19. Shakespeare and Disability

Convenors: Susan ANDERSON (Sheffield Hallam University, UK) and Sonya Freeman LOFTIS (Morehouse College, USA)

Disability theory argues that independence is an ideological construct, bringing attention to the ways in which access follows from interconnectedness and interdependence. This seminar focuses on disability in early modern, modern, and global contexts, with a particular focus on the nodes and networks that disability studies approaches reveal. How do we connect modern disability theory to the early modern period (or should we)? How do Shakespearean characters with disabilities connect with (or disconnect from) social structures and structures of power? How do other cultures approach disability and how can we find intersections between diverse understandings of disability? What were the lived realities of early modern people with physical and mental impairments, and how do theoretical and historical approaches connect to the lived experience of modern readers, students, performers, and audience members with disabilities? How are new developments in the field of disability studies affecting access to Shakespeare—in classrooms and in theatres?

Workshops:

Workshops with a stated interest in disability, access, or disability studies include:

1. Creating Shakespearean Connections for Specialized Communities 

Convenors: Sheila T. CAVANAGH (Emory University, USA), Scott JACKSON (Shakespeare at Notre Dame, USA), and Rowan MACKENZIE (Shakespeare Institute, UK)
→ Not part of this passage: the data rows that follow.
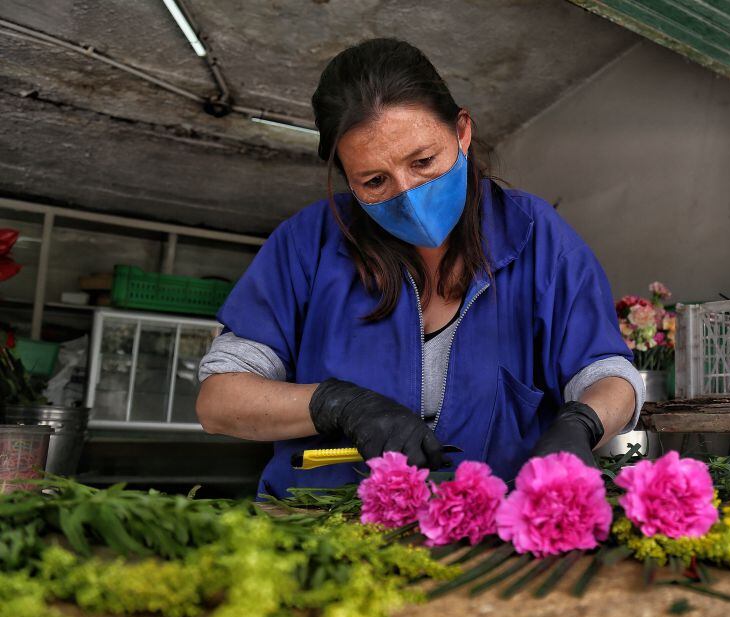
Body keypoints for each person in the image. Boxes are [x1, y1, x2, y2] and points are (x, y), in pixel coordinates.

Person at [196, 38, 643, 498]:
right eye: (374, 181)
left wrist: (582, 421)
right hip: (323, 530)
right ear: (346, 178)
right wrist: (335, 404)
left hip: (491, 539)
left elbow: (609, 375)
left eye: (424, 161)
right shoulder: (306, 244)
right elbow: (220, 400)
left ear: (462, 131)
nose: (407, 194)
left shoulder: (539, 238)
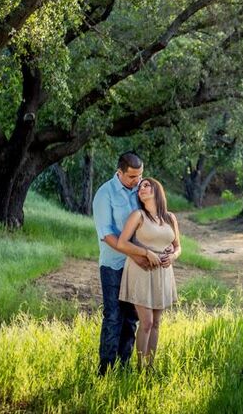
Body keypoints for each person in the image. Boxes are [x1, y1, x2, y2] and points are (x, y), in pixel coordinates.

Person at [92, 152, 151, 376]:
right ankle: (105, 369)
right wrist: (136, 253)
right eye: (132, 177)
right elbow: (107, 235)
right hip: (113, 265)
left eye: (140, 176)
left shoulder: (141, 189)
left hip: (137, 267)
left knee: (131, 318)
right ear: (120, 172)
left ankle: (123, 366)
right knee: (113, 316)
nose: (137, 181)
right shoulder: (104, 194)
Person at [115, 177, 181, 371]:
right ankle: (140, 367)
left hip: (163, 272)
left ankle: (150, 367)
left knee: (157, 322)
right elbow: (122, 243)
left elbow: (178, 247)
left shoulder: (170, 218)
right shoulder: (138, 216)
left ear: (157, 190)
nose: (141, 189)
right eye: (139, 187)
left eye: (146, 185)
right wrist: (146, 252)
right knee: (146, 322)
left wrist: (174, 257)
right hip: (141, 271)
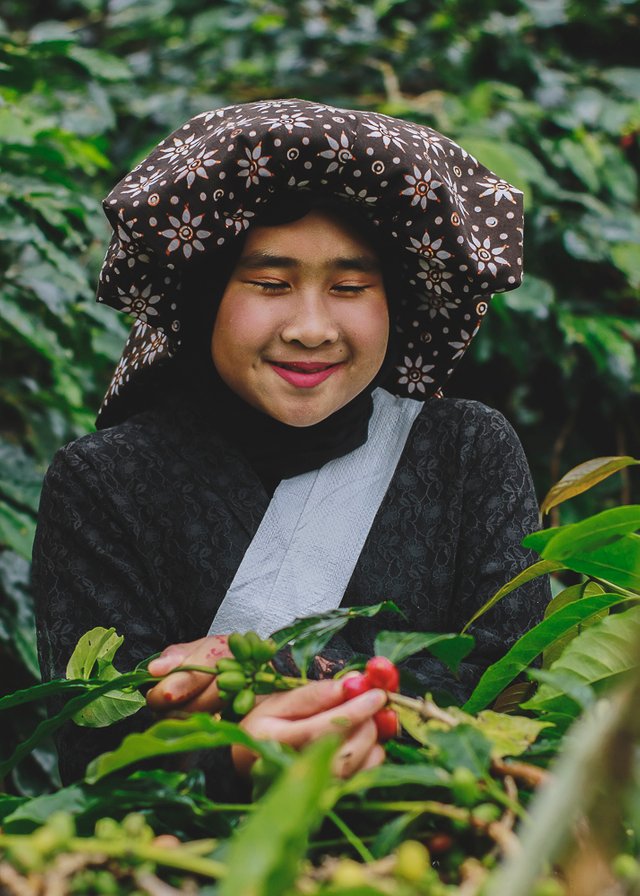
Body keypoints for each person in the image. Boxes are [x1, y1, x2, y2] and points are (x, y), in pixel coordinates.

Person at [32, 99, 549, 792]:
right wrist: (238, 757)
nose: (311, 327)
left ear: (394, 300)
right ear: (204, 295)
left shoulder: (466, 452)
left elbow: (512, 687)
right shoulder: (105, 481)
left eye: (350, 287)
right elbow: (92, 738)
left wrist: (279, 677)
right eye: (270, 284)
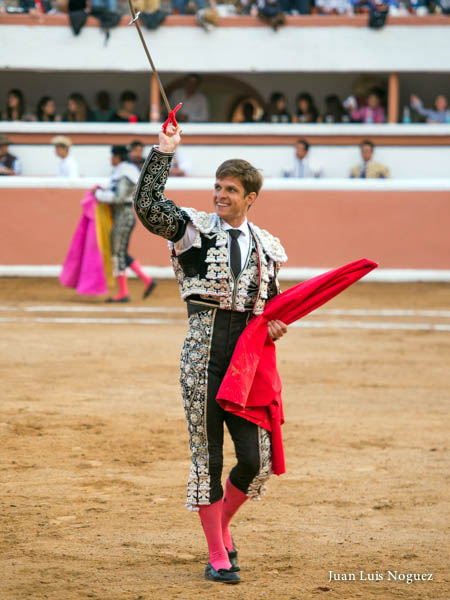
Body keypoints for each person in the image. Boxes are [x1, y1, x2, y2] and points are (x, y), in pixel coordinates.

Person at [133, 122, 288, 584]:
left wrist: (276, 325)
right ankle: (217, 553)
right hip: (203, 355)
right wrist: (164, 151)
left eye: (230, 190)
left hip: (246, 363)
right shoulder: (192, 229)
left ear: (250, 198)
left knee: (255, 461)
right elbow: (147, 205)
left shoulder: (267, 247)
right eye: (218, 187)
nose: (220, 195)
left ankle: (220, 525)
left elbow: (273, 306)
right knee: (208, 458)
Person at [95, 145, 157, 302]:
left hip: (123, 216)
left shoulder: (125, 172)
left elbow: (118, 197)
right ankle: (147, 280)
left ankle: (124, 293)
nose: (110, 159)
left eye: (112, 156)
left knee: (117, 253)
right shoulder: (123, 171)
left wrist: (98, 194)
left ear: (117, 157)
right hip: (123, 215)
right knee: (120, 252)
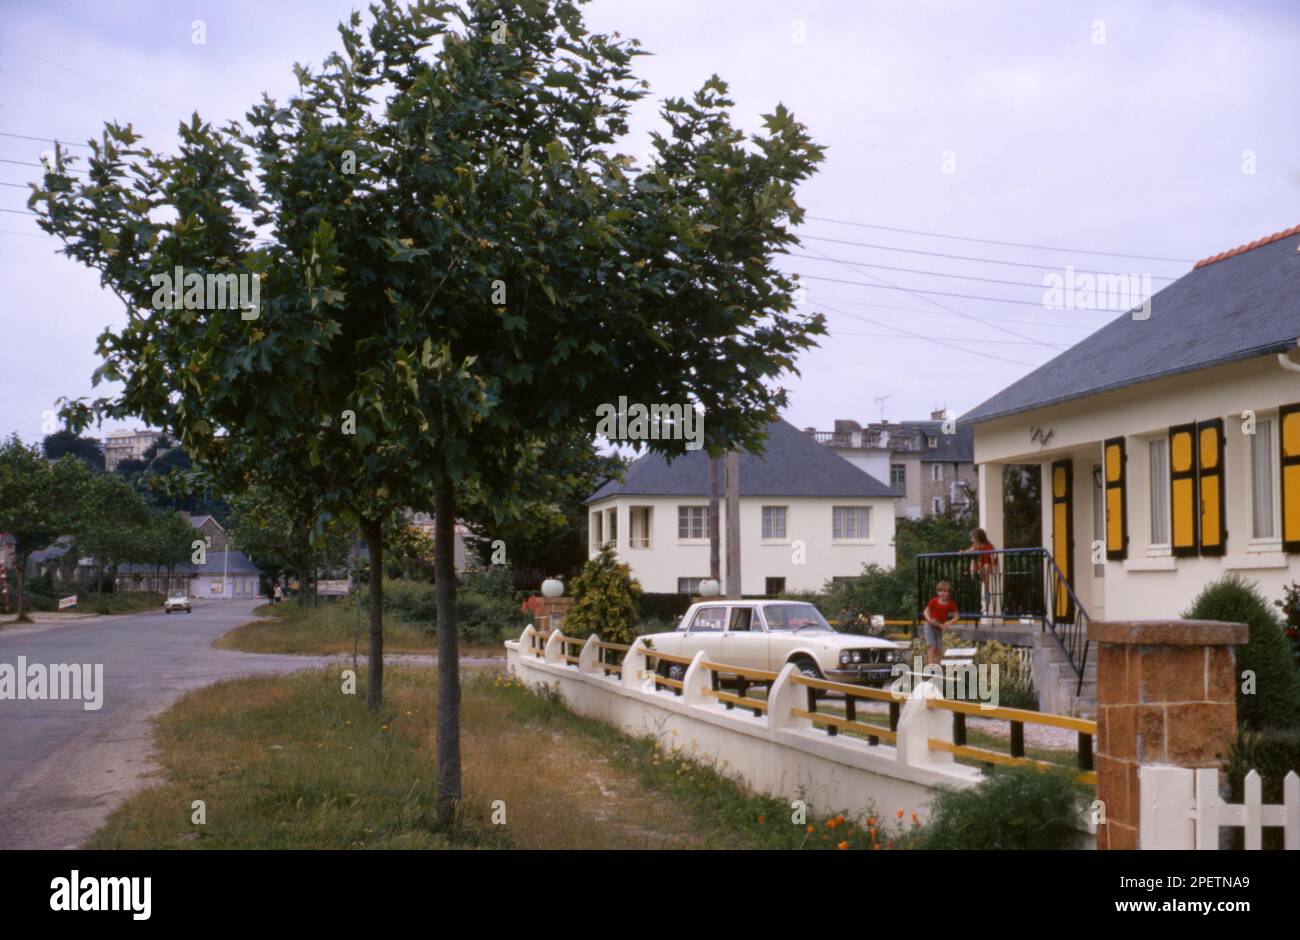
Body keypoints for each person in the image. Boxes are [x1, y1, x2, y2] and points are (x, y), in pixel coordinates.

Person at [960, 527, 999, 617]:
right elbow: (968, 551)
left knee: (986, 580)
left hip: (987, 566)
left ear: (978, 538)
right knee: (974, 560)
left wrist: (993, 568)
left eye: (973, 537)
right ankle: (973, 574)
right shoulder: (975, 547)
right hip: (980, 567)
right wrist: (962, 552)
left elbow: (993, 559)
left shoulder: (988, 546)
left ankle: (986, 602)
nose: (971, 539)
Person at [922, 580, 959, 667]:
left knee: (939, 649)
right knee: (932, 646)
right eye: (941, 591)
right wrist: (929, 620)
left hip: (939, 628)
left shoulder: (951, 604)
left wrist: (947, 623)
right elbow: (925, 612)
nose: (943, 593)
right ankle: (930, 665)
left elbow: (956, 617)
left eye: (945, 591)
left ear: (948, 592)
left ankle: (937, 666)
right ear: (938, 592)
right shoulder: (933, 601)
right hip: (929, 627)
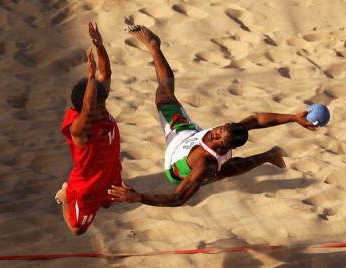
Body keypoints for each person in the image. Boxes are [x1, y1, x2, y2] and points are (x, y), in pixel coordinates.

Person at [109, 25, 316, 207]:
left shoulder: (205, 164)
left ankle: (268, 156)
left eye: (218, 139)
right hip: (187, 134)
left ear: (226, 148)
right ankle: (154, 46)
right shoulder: (226, 131)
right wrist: (292, 117)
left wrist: (139, 197)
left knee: (221, 172)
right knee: (164, 94)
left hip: (176, 165)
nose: (214, 136)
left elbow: (178, 198)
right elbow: (257, 119)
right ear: (224, 125)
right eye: (217, 131)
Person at [55, 22, 123, 235]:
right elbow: (87, 107)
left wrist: (100, 46)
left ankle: (99, 197)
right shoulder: (80, 129)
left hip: (110, 168)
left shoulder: (98, 107)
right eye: (97, 106)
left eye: (102, 104)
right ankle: (66, 194)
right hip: (87, 184)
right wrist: (91, 78)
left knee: (109, 203)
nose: (103, 109)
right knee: (77, 230)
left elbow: (107, 72)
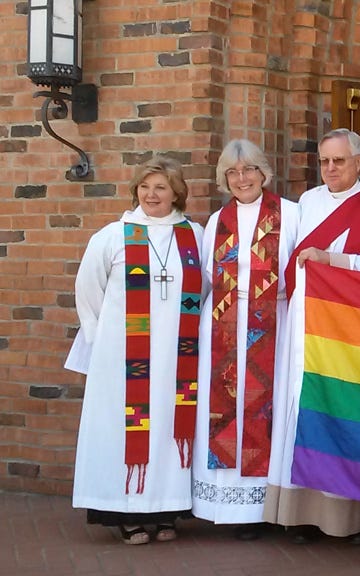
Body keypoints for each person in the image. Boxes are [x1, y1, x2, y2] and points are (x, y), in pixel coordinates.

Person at [65, 156, 207, 545]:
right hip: (124, 358)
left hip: (178, 357)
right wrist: (102, 341)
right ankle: (125, 512)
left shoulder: (194, 235)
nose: (151, 194)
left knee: (167, 430)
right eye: (145, 187)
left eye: (160, 187)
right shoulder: (114, 235)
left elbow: (206, 289)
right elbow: (87, 291)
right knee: (124, 430)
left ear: (176, 192)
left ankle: (165, 510)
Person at [264, 128, 360, 544]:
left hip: (345, 327)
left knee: (342, 410)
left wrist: (330, 259)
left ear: (359, 162)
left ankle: (346, 520)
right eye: (324, 161)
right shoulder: (307, 202)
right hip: (303, 321)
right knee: (300, 407)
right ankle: (301, 515)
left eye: (338, 160)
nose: (330, 168)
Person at [191, 140, 299, 540]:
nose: (242, 179)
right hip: (223, 322)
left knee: (265, 408)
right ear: (224, 179)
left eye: (249, 169)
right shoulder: (216, 222)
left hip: (275, 323)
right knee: (226, 409)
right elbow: (204, 278)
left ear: (264, 173)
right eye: (233, 173)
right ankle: (225, 505)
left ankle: (262, 505)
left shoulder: (290, 214)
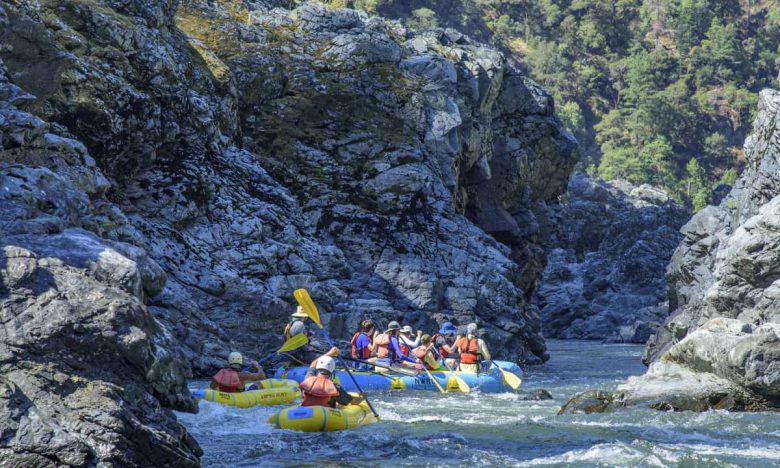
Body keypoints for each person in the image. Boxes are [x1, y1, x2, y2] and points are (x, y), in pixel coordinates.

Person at [299, 347, 366, 408]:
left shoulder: (308, 378)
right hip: (325, 416)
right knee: (339, 404)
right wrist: (362, 397)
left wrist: (330, 353)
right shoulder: (334, 387)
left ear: (318, 367)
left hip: (306, 412)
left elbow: (313, 363)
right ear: (332, 370)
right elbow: (354, 401)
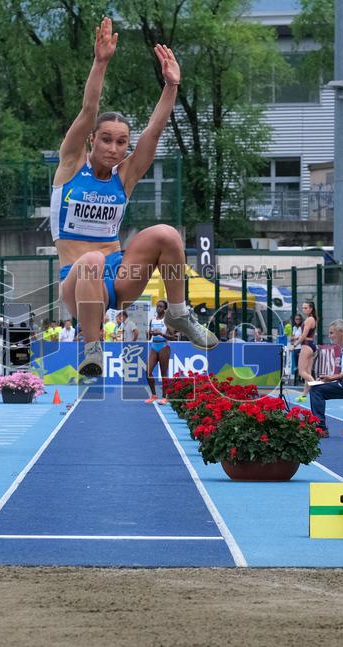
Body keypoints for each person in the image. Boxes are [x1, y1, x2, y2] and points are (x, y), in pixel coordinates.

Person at [52, 17, 217, 377]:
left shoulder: (123, 176)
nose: (114, 148)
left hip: (119, 275)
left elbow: (154, 132)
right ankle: (91, 347)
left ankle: (178, 312)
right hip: (77, 279)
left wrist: (171, 86)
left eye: (121, 142)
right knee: (93, 258)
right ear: (92, 140)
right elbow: (88, 111)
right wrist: (100, 63)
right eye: (106, 139)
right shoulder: (69, 166)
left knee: (167, 235)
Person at [145, 300, 176, 404]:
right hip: (154, 346)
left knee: (163, 373)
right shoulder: (152, 320)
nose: (158, 308)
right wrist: (148, 333)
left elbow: (173, 337)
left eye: (161, 307)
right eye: (157, 306)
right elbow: (149, 337)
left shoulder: (168, 321)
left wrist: (161, 334)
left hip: (164, 346)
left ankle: (164, 397)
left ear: (165, 309)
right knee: (148, 372)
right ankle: (153, 395)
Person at [295, 301, 318, 403]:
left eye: (306, 308)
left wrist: (294, 345)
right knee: (307, 373)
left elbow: (304, 335)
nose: (304, 310)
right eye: (303, 308)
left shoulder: (309, 319)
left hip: (306, 346)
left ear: (311, 308)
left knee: (302, 372)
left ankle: (317, 389)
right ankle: (304, 395)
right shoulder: (312, 319)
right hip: (311, 346)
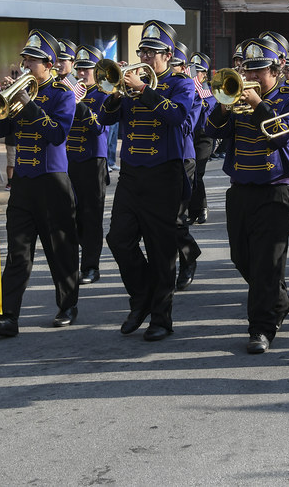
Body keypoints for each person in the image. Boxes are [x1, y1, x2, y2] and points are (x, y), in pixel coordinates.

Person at [204, 37, 289, 353]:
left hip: (278, 191)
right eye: (247, 69)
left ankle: (261, 328)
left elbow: (280, 137)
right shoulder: (235, 97)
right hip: (241, 189)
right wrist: (222, 104)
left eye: (259, 71)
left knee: (265, 262)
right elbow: (211, 130)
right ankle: (279, 299)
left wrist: (258, 105)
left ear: (276, 71)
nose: (251, 77)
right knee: (241, 257)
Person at [0, 30, 80, 336]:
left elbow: (56, 134)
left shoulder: (62, 94)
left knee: (59, 248)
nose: (25, 65)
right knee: (18, 251)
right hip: (23, 182)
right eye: (24, 59)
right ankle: (8, 316)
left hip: (53, 180)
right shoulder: (20, 93)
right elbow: (0, 129)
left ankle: (67, 305)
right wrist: (7, 103)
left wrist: (30, 104)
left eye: (32, 61)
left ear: (49, 64)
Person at [101, 21, 196, 341]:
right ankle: (140, 296)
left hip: (163, 174)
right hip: (131, 173)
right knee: (118, 238)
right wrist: (116, 90)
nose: (144, 57)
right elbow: (105, 118)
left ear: (168, 55)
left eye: (151, 52)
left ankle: (161, 317)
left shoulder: (181, 83)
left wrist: (144, 89)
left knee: (161, 250)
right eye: (142, 51)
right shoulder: (131, 84)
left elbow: (178, 116)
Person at [68, 45, 110, 284]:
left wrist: (78, 102)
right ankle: (73, 264)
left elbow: (97, 127)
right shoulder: (69, 91)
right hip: (68, 160)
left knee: (91, 216)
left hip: (93, 160)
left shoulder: (102, 94)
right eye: (79, 69)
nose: (82, 74)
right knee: (70, 216)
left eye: (87, 69)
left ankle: (91, 266)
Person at [169, 41, 203, 290]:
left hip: (183, 157)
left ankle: (188, 256)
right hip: (155, 160)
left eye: (173, 66)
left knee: (176, 217)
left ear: (182, 66)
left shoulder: (191, 90)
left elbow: (184, 125)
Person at [187, 52, 216, 226]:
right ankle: (193, 210)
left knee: (198, 173)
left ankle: (202, 207)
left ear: (204, 74)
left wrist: (197, 93)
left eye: (198, 71)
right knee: (190, 174)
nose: (194, 74)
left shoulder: (209, 91)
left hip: (204, 136)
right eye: (192, 70)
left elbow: (207, 109)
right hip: (191, 134)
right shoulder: (189, 87)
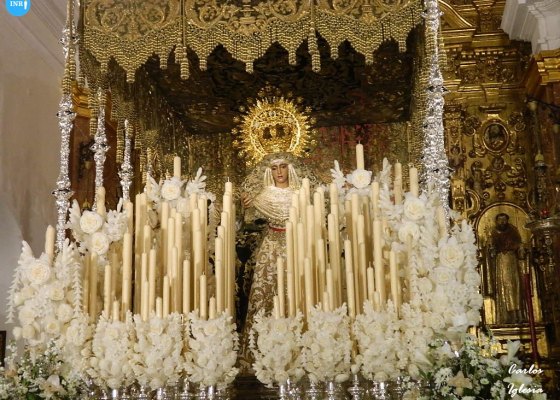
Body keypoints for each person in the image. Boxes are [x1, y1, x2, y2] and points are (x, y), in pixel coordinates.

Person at [237, 152, 302, 372]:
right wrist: (245, 206)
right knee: (266, 290)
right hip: (271, 245)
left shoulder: (300, 194)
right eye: (274, 168)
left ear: (290, 169)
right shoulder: (263, 196)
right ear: (269, 171)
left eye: (283, 167)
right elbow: (247, 220)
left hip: (296, 244)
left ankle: (299, 347)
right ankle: (260, 349)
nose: (279, 172)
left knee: (295, 289)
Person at [486, 212, 525, 324]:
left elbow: (519, 245)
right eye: (500, 220)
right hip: (501, 261)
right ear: (496, 221)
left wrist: (520, 248)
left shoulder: (513, 231)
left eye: (504, 219)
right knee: (505, 286)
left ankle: (518, 313)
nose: (502, 222)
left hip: (512, 261)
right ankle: (507, 315)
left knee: (515, 286)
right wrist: (491, 248)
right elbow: (491, 251)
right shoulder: (494, 233)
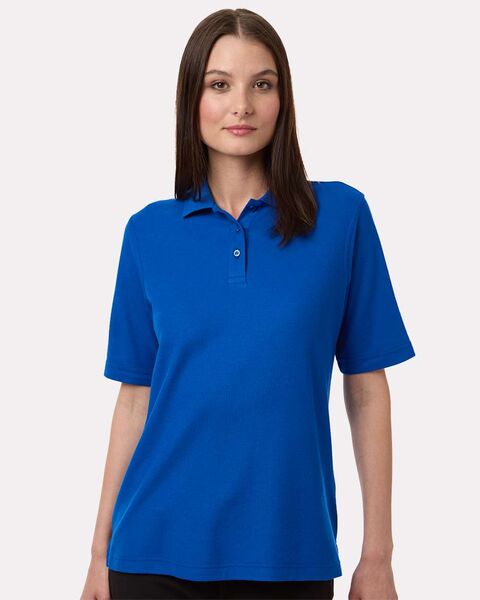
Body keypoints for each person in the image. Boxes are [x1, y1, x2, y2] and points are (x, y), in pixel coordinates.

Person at [81, 8, 415, 600]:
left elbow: (366, 387)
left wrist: (378, 556)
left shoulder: (341, 219)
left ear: (284, 100)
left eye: (262, 84)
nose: (242, 105)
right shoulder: (148, 232)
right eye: (219, 84)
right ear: (191, 99)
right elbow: (135, 398)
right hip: (151, 553)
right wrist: (97, 556)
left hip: (290, 554)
The use of Shakespeare in applied settings has grown significantly in recent years, as has academic interest in this area of the discipline. The field encompasses Shakespeare initiatives for those within the criminal justice system, youth and adults with learning disabilities and neurodiversity, mental health service users, veterans, and those who have experienced homelessness. The facilitators for this workshop have both academic and practical experience of working with people across these settings around the globe and with initiatives such as Blue Apple Theatre, Marin Shakespeare, Flute Theatre, Shakespeare Behind Bars, Intermission Youth Theatre, and The Gallowfield Players. We invite scholars and practitioners with related interests to bring their own experience and knowledge; to engage with theoretical, practical, and critical issues; to address the benefits and challenges of using Shakespeare with these often-marginalised groups and in non-traditional settings. The workshop focus is on creating new circuits of dialogue and collaboration worldwide.